Marilyn's career took off so quickly that she never took the time to work on her problems until the latter years of her life. Perhaps if she had started earlier, she would have had more of a chance, and she would have been stronger for it. Many people think she committed suicide, but I think she was murdered, because she knew too much.
When I was a child, I wanted to be an artist, but the world took me in the opposite direction... I remember working in an office during the day, but at night, I was a volunteer for an organization called "Crisis Intervention."
Counseling came very natural to me, and I was very good at it. Many people think that counseling is about giving advice, but if you are giving someone advice, you are not counseling. You are giving advice, and you cannot do that in counseling. It became very clear to me that I had found my life's calling, but it was also the beginning of my journey of self-discovery, a kind of self-therapy and knowledge that helped me to work through so much anger and pain from my childhood of abuse, sexual abuse, and abandonment.
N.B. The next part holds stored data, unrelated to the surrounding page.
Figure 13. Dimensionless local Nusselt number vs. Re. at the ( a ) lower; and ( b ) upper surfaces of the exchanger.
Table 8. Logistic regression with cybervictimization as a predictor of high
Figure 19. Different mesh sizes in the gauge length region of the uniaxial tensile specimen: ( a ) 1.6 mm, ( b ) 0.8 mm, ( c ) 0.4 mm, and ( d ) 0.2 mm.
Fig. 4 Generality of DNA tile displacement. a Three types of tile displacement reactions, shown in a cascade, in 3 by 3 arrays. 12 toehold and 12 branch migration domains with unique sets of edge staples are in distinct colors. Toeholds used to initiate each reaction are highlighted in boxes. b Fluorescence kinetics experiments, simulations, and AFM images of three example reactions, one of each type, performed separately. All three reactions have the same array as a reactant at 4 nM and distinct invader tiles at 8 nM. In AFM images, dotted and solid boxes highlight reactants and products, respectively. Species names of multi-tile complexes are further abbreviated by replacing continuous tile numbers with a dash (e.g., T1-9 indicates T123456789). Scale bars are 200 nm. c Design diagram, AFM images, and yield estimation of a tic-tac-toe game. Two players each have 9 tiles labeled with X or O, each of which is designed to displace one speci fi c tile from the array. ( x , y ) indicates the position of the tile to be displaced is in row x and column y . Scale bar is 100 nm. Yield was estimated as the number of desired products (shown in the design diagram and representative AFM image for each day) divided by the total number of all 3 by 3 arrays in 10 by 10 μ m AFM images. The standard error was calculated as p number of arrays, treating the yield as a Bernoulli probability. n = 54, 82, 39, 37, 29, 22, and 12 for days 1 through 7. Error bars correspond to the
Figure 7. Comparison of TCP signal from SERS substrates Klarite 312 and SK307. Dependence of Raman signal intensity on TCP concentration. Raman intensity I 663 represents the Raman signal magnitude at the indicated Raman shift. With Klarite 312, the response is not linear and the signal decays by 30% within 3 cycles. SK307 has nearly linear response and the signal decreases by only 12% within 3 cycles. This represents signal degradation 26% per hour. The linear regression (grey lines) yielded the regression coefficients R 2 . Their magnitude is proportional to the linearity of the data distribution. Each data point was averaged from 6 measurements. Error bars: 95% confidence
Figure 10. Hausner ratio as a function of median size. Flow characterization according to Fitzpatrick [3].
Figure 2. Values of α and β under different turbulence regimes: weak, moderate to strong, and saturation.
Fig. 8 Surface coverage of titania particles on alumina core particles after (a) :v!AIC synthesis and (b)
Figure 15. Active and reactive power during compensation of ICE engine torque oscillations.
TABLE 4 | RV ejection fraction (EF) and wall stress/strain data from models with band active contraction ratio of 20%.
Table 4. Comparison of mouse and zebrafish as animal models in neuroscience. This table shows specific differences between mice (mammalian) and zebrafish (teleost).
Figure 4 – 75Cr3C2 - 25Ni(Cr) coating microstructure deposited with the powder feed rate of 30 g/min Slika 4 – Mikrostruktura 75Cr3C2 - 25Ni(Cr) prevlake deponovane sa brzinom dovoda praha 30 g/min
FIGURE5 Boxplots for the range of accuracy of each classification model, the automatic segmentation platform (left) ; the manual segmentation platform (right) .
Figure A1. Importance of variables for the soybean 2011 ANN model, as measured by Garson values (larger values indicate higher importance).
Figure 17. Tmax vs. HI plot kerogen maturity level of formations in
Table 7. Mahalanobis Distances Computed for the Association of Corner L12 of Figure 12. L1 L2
I have been very fortunate to have lived my life alone, because life has taught me many hard and difficult lessons that I probably never would have learned otherwise.
Like Marilyn, I pour myself into my work to compensate for the love that I have never had from my mother or from a man. I have had many jobs since those days at "Crisis Intervention." I thank my grandfather for teaching me the power of work, for it is my work that sustains me, no matter how difficult or stressful. I thank God for my work and for the many people who have come into my life with a cry for help for their problems. Helping others has always helped me to take my worries off of myself.
But living in the Valley has been like rolling off a cliff. Yes, I feel that I am making a difference where God has planted me, but my heart cries to return to Corpus Christi where I can be closer to my children and far away from the criticism of a mother who will never love me or accept me... and my body cries to be healthy and fit.
Being beautiful can be just as lonely and just as painful as being ugly and fat. ~ Winivere
So sorry if this entry is sad. I hope it's sadness doesn't take away from the beauty of the tag... Remember that the entry was written in April of last year... My relationship with Mother is better now & she has finally said that she loves me!